Aim of the task
Below are some records; find each line that carries the word "different" and copy it.

Saved entries:

• • • • •

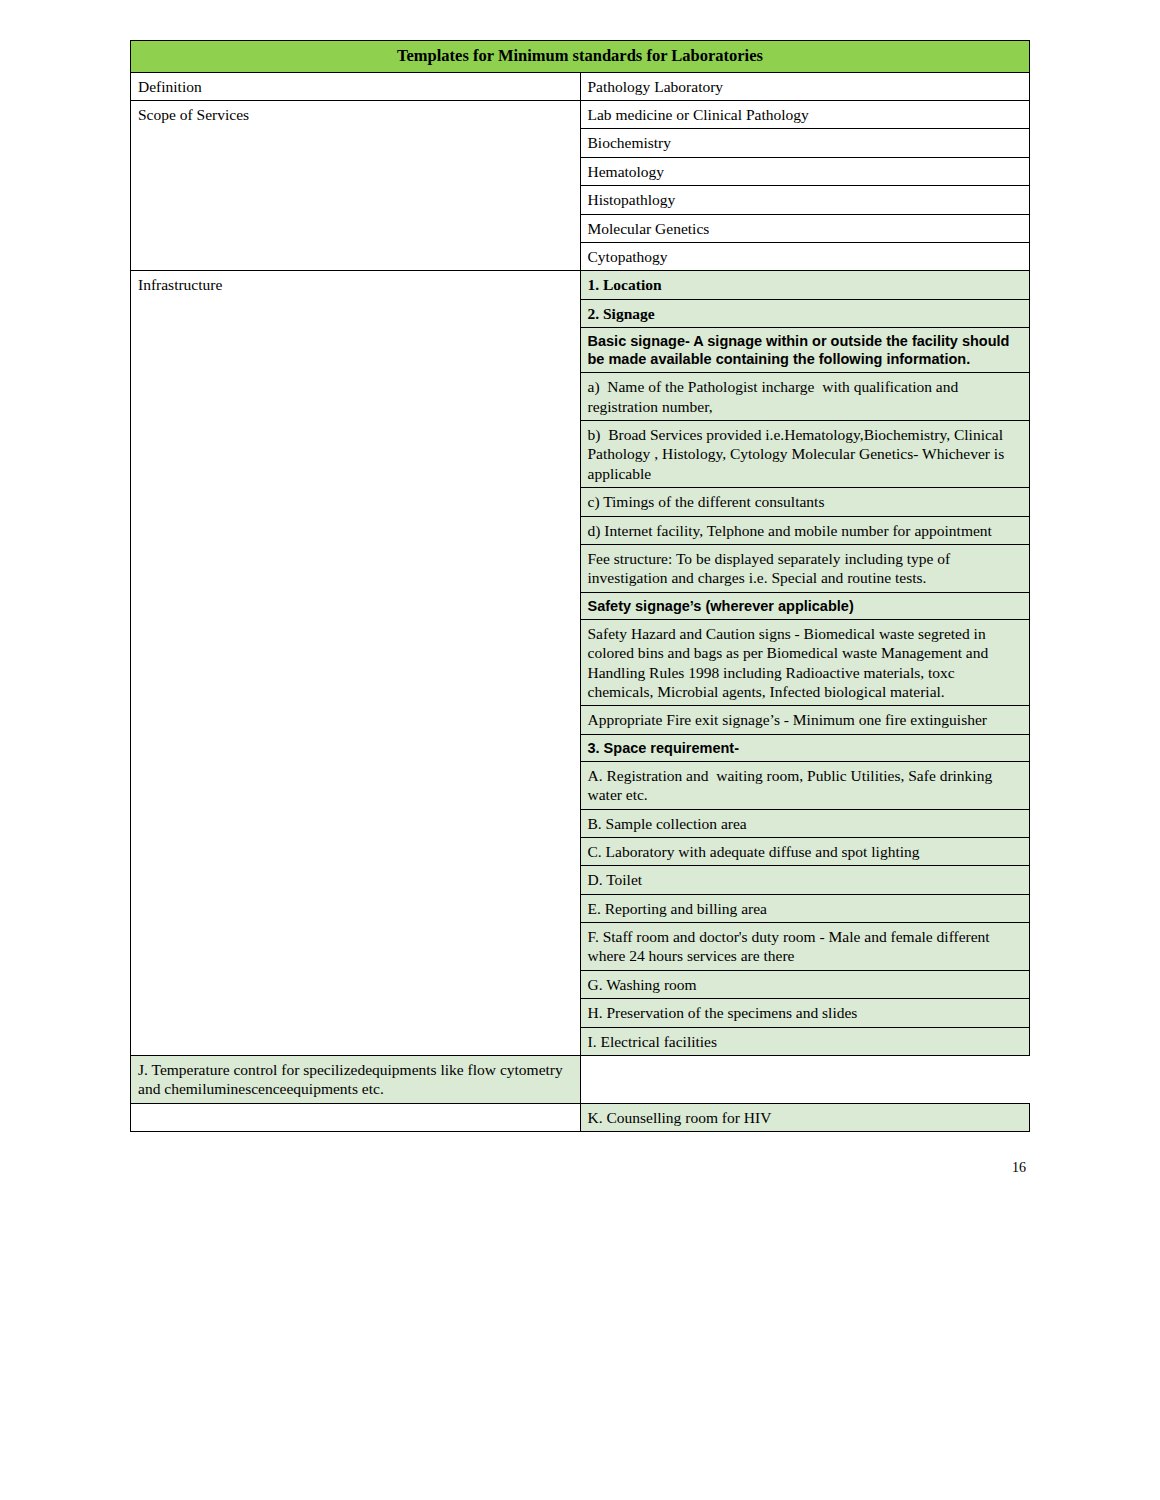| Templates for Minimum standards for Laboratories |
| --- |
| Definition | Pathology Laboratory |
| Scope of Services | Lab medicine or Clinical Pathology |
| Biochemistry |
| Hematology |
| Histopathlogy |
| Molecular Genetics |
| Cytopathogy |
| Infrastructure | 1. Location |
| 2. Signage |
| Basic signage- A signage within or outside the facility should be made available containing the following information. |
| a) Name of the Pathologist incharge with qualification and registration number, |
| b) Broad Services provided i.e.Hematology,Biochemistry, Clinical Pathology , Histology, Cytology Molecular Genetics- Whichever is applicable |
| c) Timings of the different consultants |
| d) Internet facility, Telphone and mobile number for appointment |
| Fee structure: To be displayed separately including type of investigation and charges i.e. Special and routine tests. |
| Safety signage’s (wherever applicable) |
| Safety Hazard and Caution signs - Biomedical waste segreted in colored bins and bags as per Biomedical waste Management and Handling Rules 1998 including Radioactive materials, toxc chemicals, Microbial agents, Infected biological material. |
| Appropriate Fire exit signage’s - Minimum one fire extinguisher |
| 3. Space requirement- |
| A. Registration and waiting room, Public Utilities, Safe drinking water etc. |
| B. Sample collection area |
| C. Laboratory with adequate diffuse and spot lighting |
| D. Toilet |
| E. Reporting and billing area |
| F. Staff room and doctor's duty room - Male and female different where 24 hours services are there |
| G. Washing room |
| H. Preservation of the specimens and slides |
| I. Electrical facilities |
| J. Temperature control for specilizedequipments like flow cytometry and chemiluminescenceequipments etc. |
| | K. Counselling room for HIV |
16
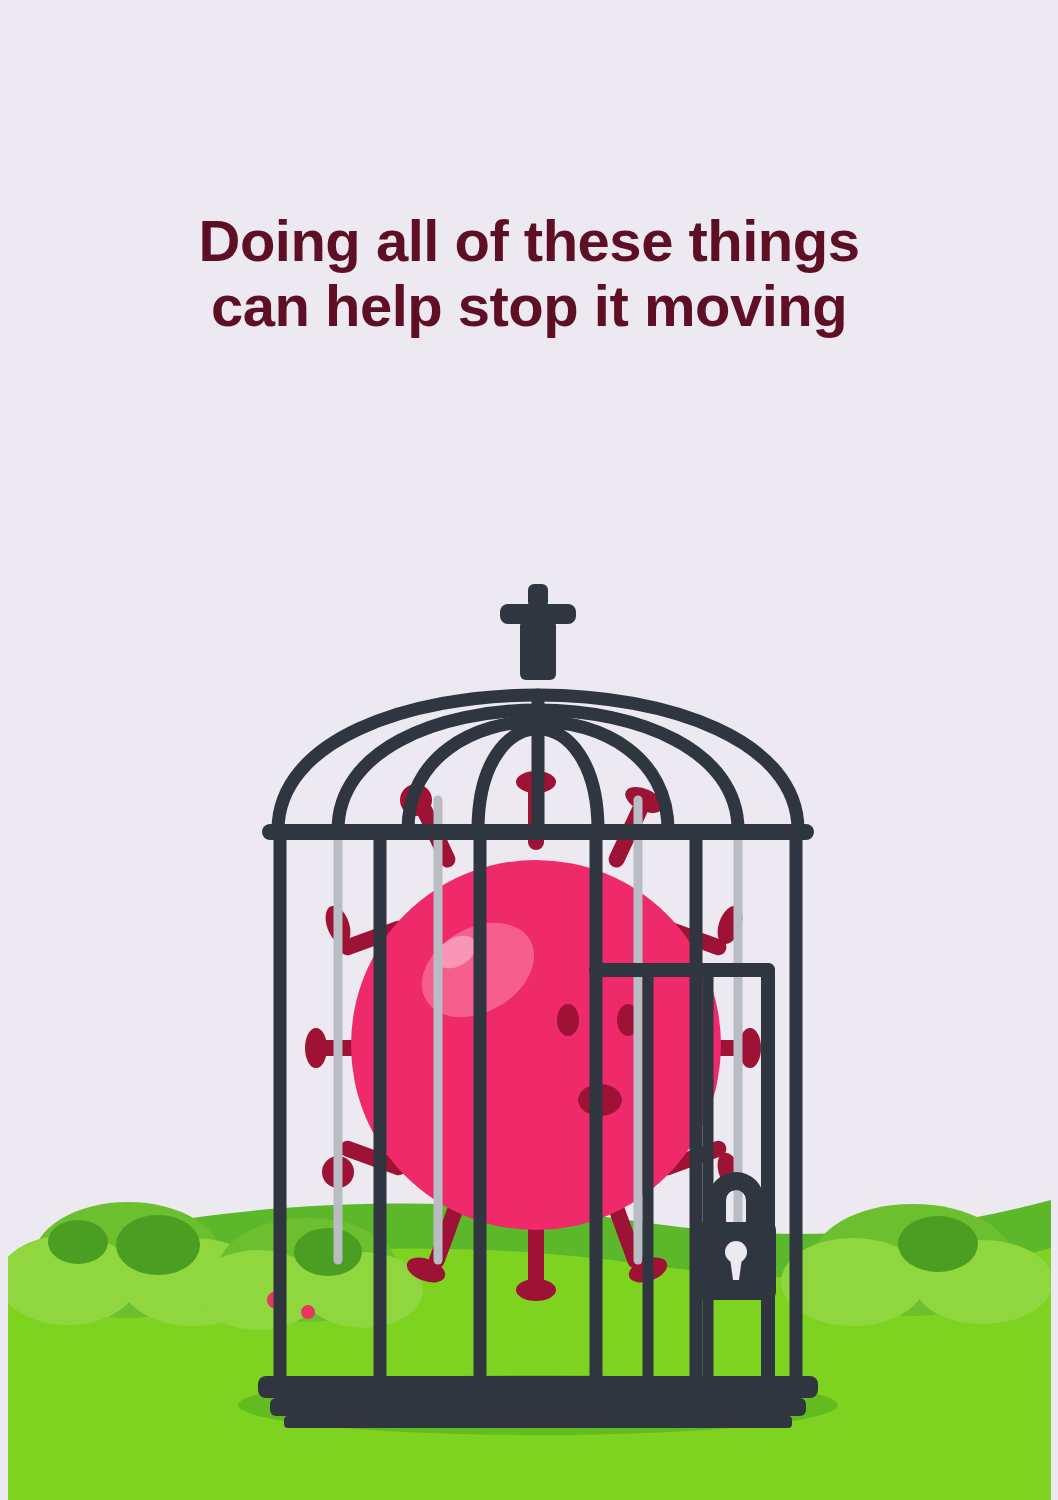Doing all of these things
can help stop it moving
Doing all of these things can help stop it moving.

• • • • •

Solution to this task
| c) Timings of the different consultants |
| F. Staff room and doctor's duty room - Male and female different where 24 hours services are there |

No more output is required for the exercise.